··· SOURCE ···

If you have narrowed your reviews app down to Loox vs Yotpo, you have already done the hard part. You skipped the free-tier crowd and the enterprise names, and now you want one clear answer instead of another affiliate roundup that ranks five apps and recommends whichever pays the most.
Here is the honest version. These two apps are not really competing for the same job. Loox is a focused visual reviews app that does photo and video reviews better than almost anything else on Shopify. Yotpo is a retention marketing platform that happens to include reviews, sitting next to loyalty, SMS, and subscriptions in one suite. Choosing between them is less about which is better and more about which job you are actually hiring for.
Most stores reading this launched in the last year and are picking their first paid reviews app. If that is you, the decision usually comes down to three things: what your product page looks like, what you will pay as orders climb, and whether you need SMS in the mix yet.
This post walks through the decisions that actually matter: photo capture, pricing as you scale, on-site widgets, Google stars, and email versus SMS requests. It also makes the case that a lot of stores in this exact spot would be fine staying on Judge.me for now. If you want the wider view with more apps in it, the four-app roundup covers Judge.me and Stamped too. This one is the head-to-head.

···

JOBS:
a - According to the Loox vs Yotpo comparison, what sits next to reviews in Yotpo's suite?
b - Can you sum up the Loox vs Yotpo comparison in two sentences?
c - How would you put this sentence from the Loox vs Yotpo comparison into Spanish: "These two apps are not really competing for the same job."

··· EXTRACTED ENTRIES ···

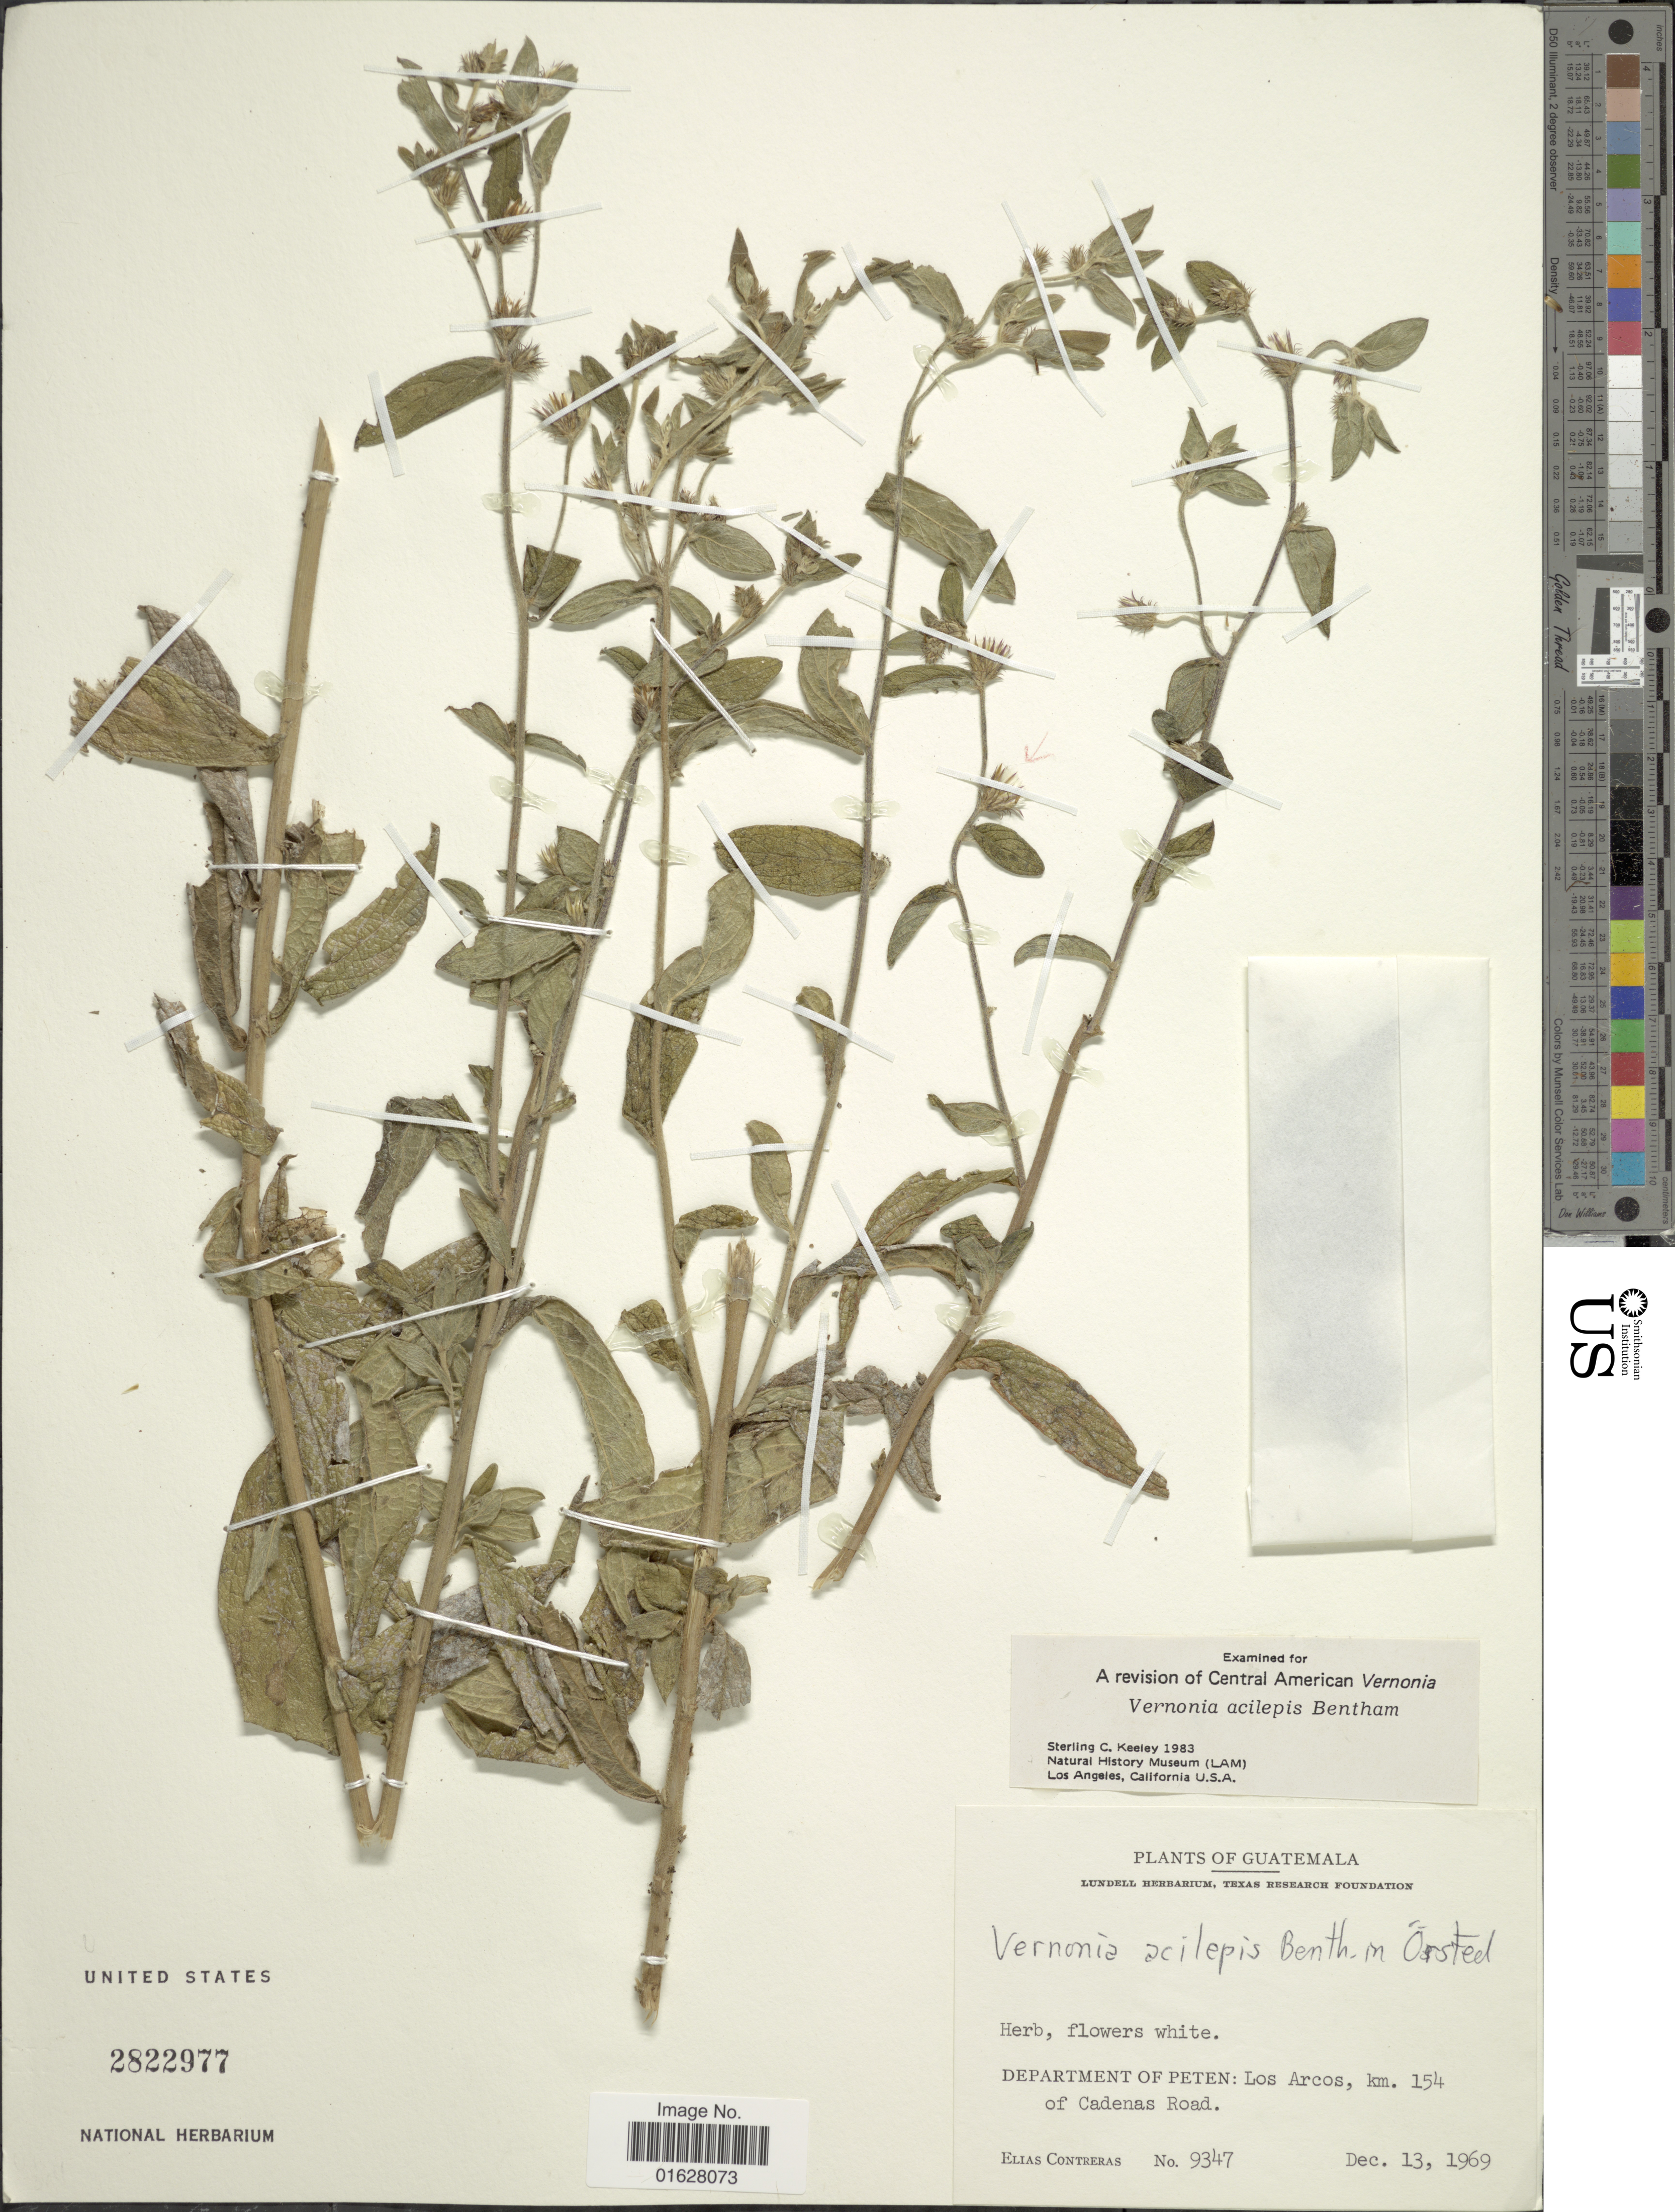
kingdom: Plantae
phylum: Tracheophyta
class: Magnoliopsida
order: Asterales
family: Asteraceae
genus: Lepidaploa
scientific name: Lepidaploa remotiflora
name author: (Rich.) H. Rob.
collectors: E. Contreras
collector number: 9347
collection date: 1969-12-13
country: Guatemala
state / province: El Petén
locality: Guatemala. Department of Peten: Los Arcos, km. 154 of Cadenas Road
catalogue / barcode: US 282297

···

SOLUTIONS IN ORDER:
a - Loyalty, SMS, and subscriptions.

b - Loox is a focused visual reviews app that excels at photo and video reviews, while Yotpo is a retention marketing platform that includes reviews alongside loyalty, SMS, and subscriptions, so choosing between them depends on which job a store needs done. For stores picking their first paid reviews app, the decision usually comes down to the look of the product page, cost as orders climb, and whether SMS is needed yet, and many such stores could stay on Judge.me for now.

c - Estas dos aplicaciones en realidad no compiten por el mismo trabajo.